During my boyhood years, pastors and especially traveling evangelists would regularly emphasize the Second Coming of Jesus and the concomitant end of this present world, focusing on the reality of “the world without end.”

These same emphases became even more pronounced in conservative evangelical churches after the publishing of Hal Lindsey’s bestselling book The Late Great Planet Earth in 1970.

And then from 1995 to 2007, the Left Behind series of sixteen books by Tim LaHaye and Jerry B. Jenkins was highly popular and influential in evangelical circles.

But all of this emphasis on the “end times” was usually accompanied by a marked lack of interest in the plight of people living in the world now. Hardly any emphasis was placed on social issues such as war, systemic racism, poverty, destruction of the environment, etc.

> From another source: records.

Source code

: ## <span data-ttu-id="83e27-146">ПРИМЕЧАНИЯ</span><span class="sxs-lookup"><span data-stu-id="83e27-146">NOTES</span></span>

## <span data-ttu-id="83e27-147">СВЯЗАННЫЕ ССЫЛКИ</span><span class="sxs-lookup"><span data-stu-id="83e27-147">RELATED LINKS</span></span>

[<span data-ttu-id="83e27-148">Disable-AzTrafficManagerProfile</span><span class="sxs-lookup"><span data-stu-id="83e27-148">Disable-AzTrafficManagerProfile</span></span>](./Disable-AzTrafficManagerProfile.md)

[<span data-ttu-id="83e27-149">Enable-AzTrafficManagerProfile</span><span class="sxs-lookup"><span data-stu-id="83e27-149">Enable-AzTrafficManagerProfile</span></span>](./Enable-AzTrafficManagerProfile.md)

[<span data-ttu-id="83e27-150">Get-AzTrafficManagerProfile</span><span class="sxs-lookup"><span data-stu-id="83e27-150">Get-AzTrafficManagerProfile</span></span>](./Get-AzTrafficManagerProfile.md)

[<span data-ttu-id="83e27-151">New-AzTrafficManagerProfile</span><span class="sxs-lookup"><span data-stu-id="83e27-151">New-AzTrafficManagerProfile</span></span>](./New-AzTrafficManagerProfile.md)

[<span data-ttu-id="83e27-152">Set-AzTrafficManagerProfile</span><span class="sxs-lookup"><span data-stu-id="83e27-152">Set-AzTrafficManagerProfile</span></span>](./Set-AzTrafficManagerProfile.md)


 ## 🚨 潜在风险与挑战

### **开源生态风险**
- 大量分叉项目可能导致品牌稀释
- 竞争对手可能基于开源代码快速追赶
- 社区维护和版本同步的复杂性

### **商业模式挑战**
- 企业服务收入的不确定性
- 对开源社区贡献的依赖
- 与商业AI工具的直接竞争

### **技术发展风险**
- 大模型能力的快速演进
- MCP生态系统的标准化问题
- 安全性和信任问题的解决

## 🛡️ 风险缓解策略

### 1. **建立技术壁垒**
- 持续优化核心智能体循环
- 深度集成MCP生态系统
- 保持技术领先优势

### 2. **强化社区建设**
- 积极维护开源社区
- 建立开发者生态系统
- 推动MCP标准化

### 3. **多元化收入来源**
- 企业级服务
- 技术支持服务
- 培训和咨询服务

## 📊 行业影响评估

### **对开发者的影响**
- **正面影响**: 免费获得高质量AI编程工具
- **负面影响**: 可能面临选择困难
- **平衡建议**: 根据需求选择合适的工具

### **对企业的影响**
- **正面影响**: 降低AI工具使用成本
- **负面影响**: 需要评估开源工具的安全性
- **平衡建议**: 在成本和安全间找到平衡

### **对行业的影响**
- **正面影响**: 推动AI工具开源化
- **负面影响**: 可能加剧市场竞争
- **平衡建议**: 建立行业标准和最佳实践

The Problem of “Liberal” Under-emphasis

Although the roots go back much farther into the past, from the 1960s on “progressive” or “liberal” Christians placed more and more emphasis on the social issues of the present world and less and less emphasis on the idea/hope of a coming world without end.

The apocalyptic ideas/beliefs of the conservative evangelicals were mostly ignored, or even scoffed at by many liberals. Of primary interest and importance was the formation of a “beloved community” here and now and being on the right side of the arc of the universe which bends toward justice.

The coming of an ideal society, the Kingdom (or Kindom) of God, was a strong hope for the future of humankind on this earth.

How utterly sad it is if, as Dowd and many liberal Christians (as well as most people without any religious faith) acknowledge, all we can do now is to serenely accept the coming demise of the world with no hope for the future either on this earth or in a world without end.

Is there not some radiant center position between the two extremes?